29 Temmuz 2008




Yıllar önce bir yerden duymuştum, tuhaf ve inanılmaz gelmişti..
hala daha öyle geliyor ya neyse..
Elif Şafak ın yazdığı Siyah Sütü okudum..
bir süredir onun sayesinde kadınların belki de yaşamlarının en zor dönemine başka bir kadının gözünden baktım..
-ki bu ayrı bikaç blog yazısı konusu..-
toplumun kadına ve anneye bakış açısı, anneliğe yüklenen kutsallık sıfatının ağırlığı, bu ağırlığın altında ezilmek, çocuklarına kurabiyeler pişiremeyen anneler olmak, çalışan anne olmak ve zorlukları, hormonlar başımızın belaları.. depresyon yakıştırılmayan bir dönemde -taze anneyken- girilen ve girildiği için utanılan bunalımlar.. ve daha bir sürü kadınsal ve annesel sorunlar..
Tüm bunlardan şu anda bahsetmeyeceğim..
Şu an bahsetmek istediğim başka bir konu var..
bu yıllar önce duyduğum şeyi birden kitapta karşımda bulunca ..
bir otobüs yolculuğu sırasında..
uzun uzun düşünmeme vesile oldu..
böyle olduğuna çok inanamasam da diyor ki elif şafak daha hamileyken kızına yazdığı bir mektupta:
Bebeklerin annelerini seçtiklerine dair bir yazı okumuştum vaktiyle bir dergide.
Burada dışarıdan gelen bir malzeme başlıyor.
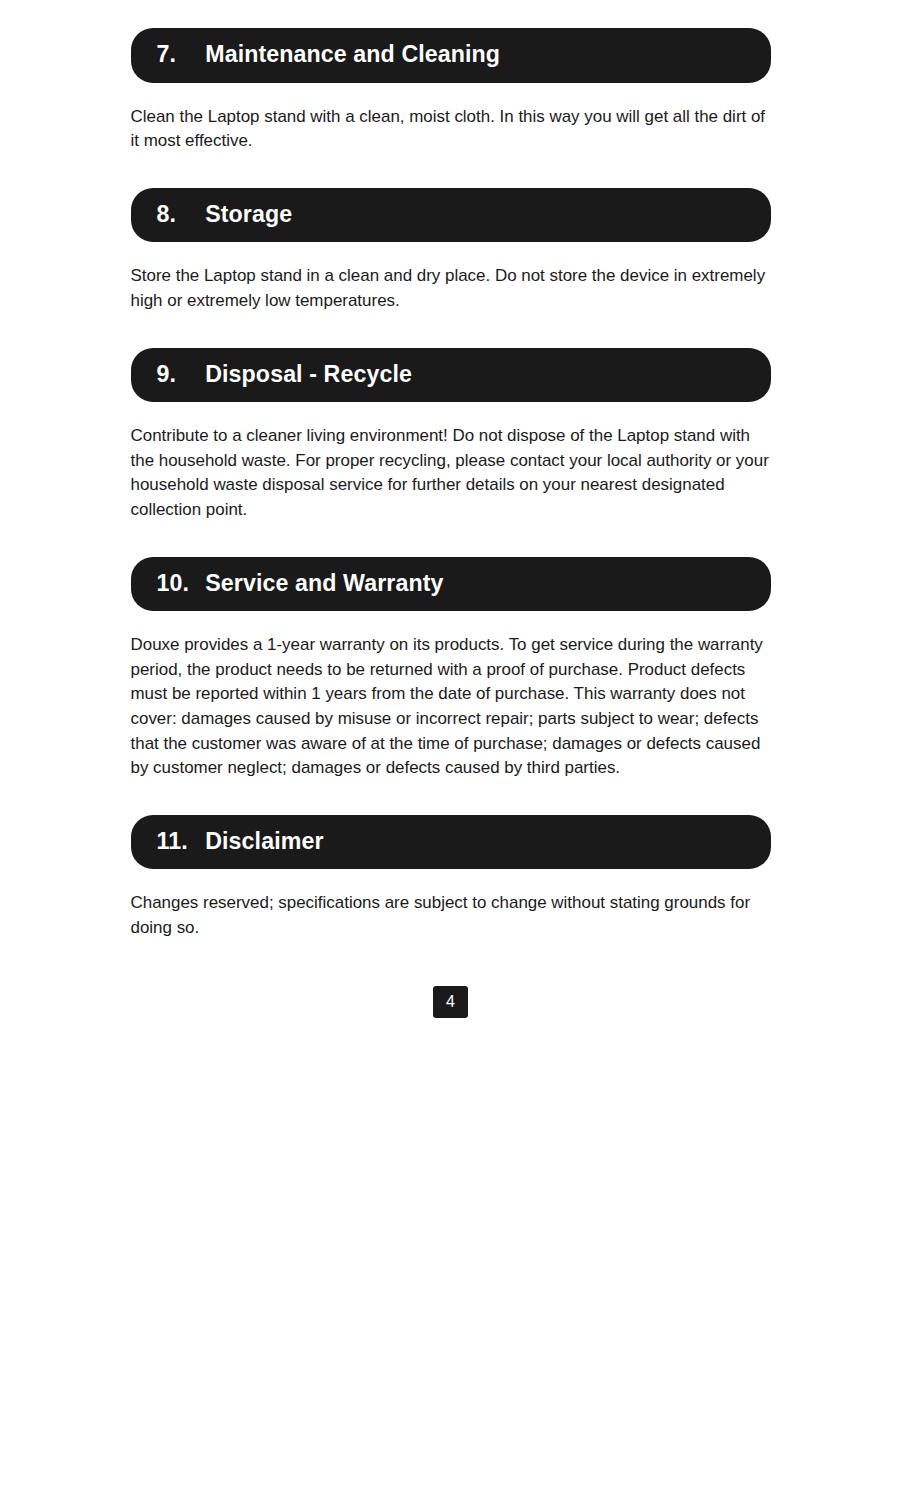7. Maintenance and Cleaning
Clean the Laptop stand with a clean, moist cloth. In this way you will get all the dirt of it most effective.
8. Storage
Store the Laptop stand in a clean and dry place. Do not store the device in extremely high or extremely low temperatures.
9. Disposal - Recycle
Contribute to a cleaner living environment! Do not dispose of the Laptop stand with the household waste. For proper recycling, please contact your local authority or your household waste disposal service for further details on your nearest designated collection point.
10. Service and Warranty
Douxe provides a 1-year warranty on its products. To get service during the warranty period, the product needs to be returned with a proof of purchase. Product defects must be reported within 1 years from the date of purchase. This warranty does not cover: damages caused by misuse or incorrect repair; parts subject to wear; defects that the customer was aware of at the time of purchase; damages or defects caused by customer neglect; damages or defects caused by third parties.
11. Disclaimer
Changes reserved; specifications are subject to change without stating grounds for doing so.
4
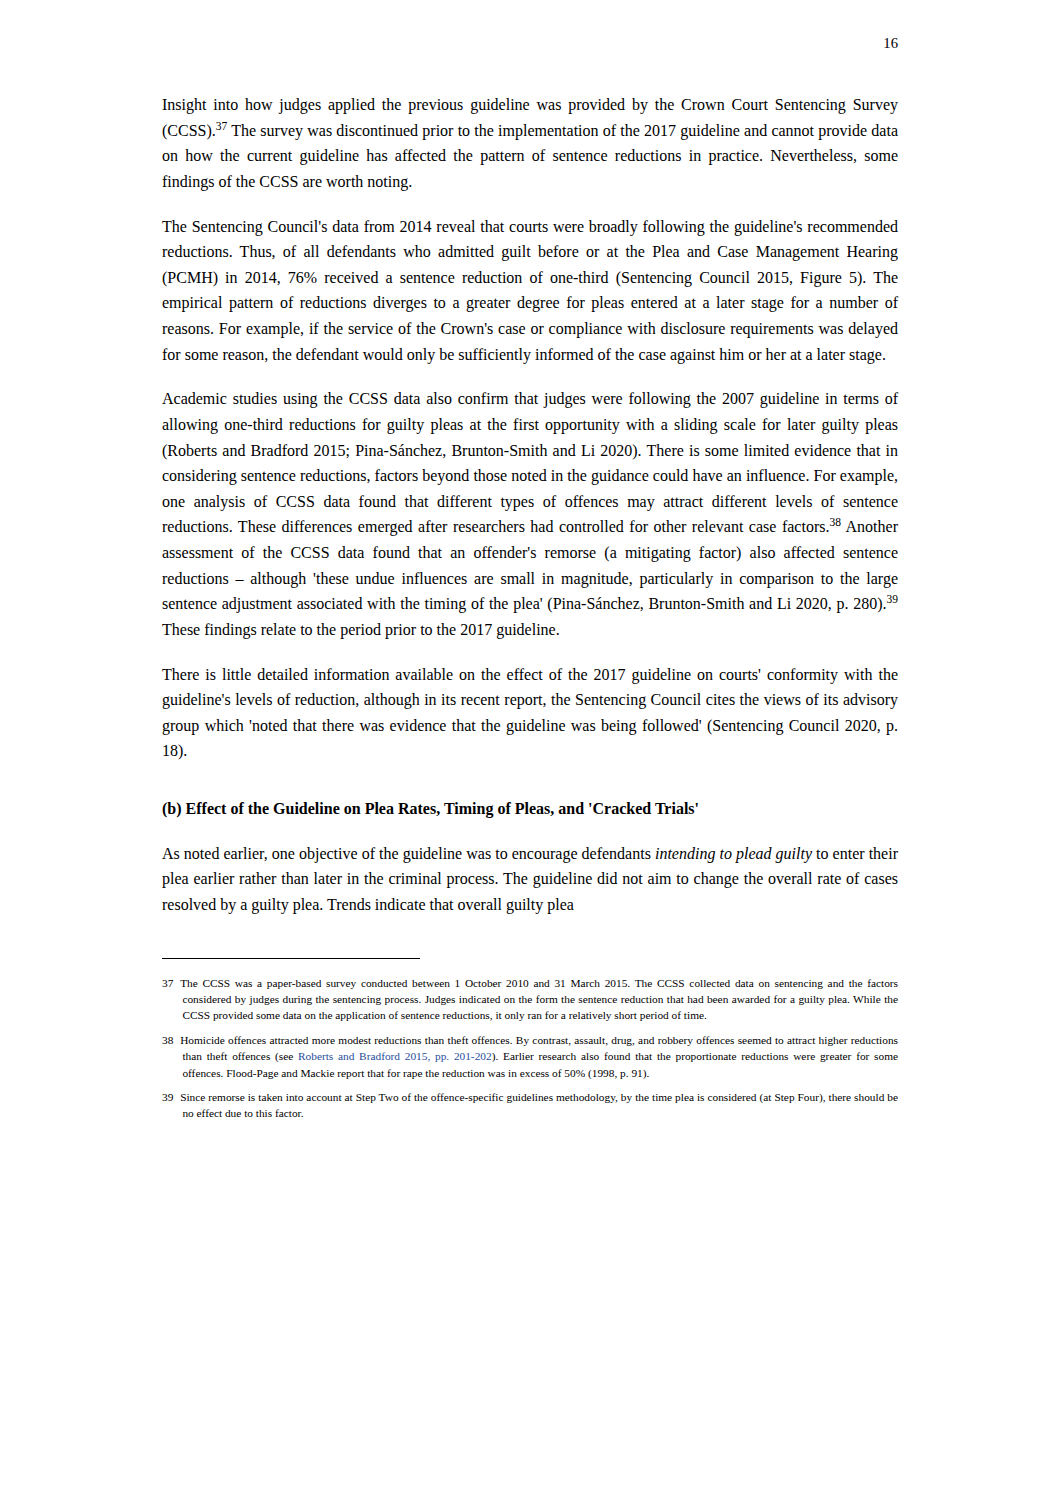16
Insight into how judges applied the previous guideline was provided by the Crown Court Sentencing Survey (CCSS).37 The survey was discontinued prior to the implementation of the 2017 guideline and cannot provide data on how the current guideline has affected the pattern of sentence reductions in practice. Nevertheless, some findings of the CCSS are worth noting.
The Sentencing Council's data from 2014 reveal that courts were broadly following the guideline's recommended reductions. Thus, of all defendants who admitted guilt before or at the Plea and Case Management Hearing (PCMH) in 2014, 76% received a sentence reduction of one-third (Sentencing Council 2015, Figure 5). The empirical pattern of reductions diverges to a greater degree for pleas entered at a later stage for a number of reasons. For example, if the service of the Crown's case or compliance with disclosure requirements was delayed for some reason, the defendant would only be sufficiently informed of the case against him or her at a later stage.
Academic studies using the CCSS data also confirm that judges were following the 2007 guideline in terms of allowing one-third reductions for guilty pleas at the first opportunity with a sliding scale for later guilty pleas (Roberts and Bradford 2015; Pina-Sánchez, Brunton-Smith and Li 2020). There is some limited evidence that in considering sentence reductions, factors beyond those noted in the guidance could have an influence. For example, one analysis of CCSS data found that different types of offences may attract different levels of sentence reductions. These differences emerged after researchers had controlled for other relevant case factors.38 Another assessment of the CCSS data found that an offender's remorse (a mitigating factor) also affected sentence reductions – although 'these undue influences are small in magnitude, particularly in comparison to the large sentence adjustment associated with the timing of the plea' (Pina-Sánchez, Brunton-Smith and Li 2020, p. 280).39 These findings relate to the period prior to the 2017 guideline.
There is little detailed information available on the effect of the 2017 guideline on courts' conformity with the guideline's levels of reduction, although in its recent report, the Sentencing Council cites the views of its advisory group which 'noted that there was evidence that the guideline was being followed' (Sentencing Council 2020, p. 18).
(b) Effect of the Guideline on Plea Rates, Timing of Pleas, and 'Cracked Trials'
As noted earlier, one objective of the guideline was to encourage defendants intending to plead guilty to enter their plea earlier rather than later in the criminal process. The guideline did not aim to change the overall rate of cases resolved by a guilty plea. Trends indicate that overall guilty plea
37 The CCSS was a paper-based survey conducted between 1 October 2010 and 31 March 2015. The CCSS collected data on sentencing and the factors considered by judges during the sentencing process. Judges indicated on the form the sentence reduction that had been awarded for a guilty plea. While the CCSS provided some data on the application of sentence reductions, it only ran for a relatively short period of time.
38 Homicide offences attracted more modest reductions than theft offences. By contrast, assault, drug, and robbery offences seemed to attract higher reductions than theft offences (see Roberts and Bradford 2015, pp. 201-202). Earlier research also found that the proportionate reductions were greater for some offences. Flood-Page and Mackie report that for rape the reduction was in excess of 50% (1998, p. 91).
39 Since remorse is taken into account at Step Two of the offence-specific guidelines methodology, by the time plea is considered (at Step Four), there should be no effect due to this factor.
Gülüp geçmiştim o zamanlar. Ama artık pekala mümkün geliyor bu fikir. Gökyüzünden meleklerle yan yana oturup kainatın koca katalogundan anneni seçerken düşlüyorum seni. Önünde kocaman bir kitap açık duruyor. İçinde renk renk fotoğraflar. Her bir fotoğrafın altında kısa tanıtım bilgileri. Melekler sabırla çeviriyor sayfaları. Sen alıcı gözle bakıyorsun tek tek tüm adaylara.
“bu değil…” diyorsun. “yok bu da değil..”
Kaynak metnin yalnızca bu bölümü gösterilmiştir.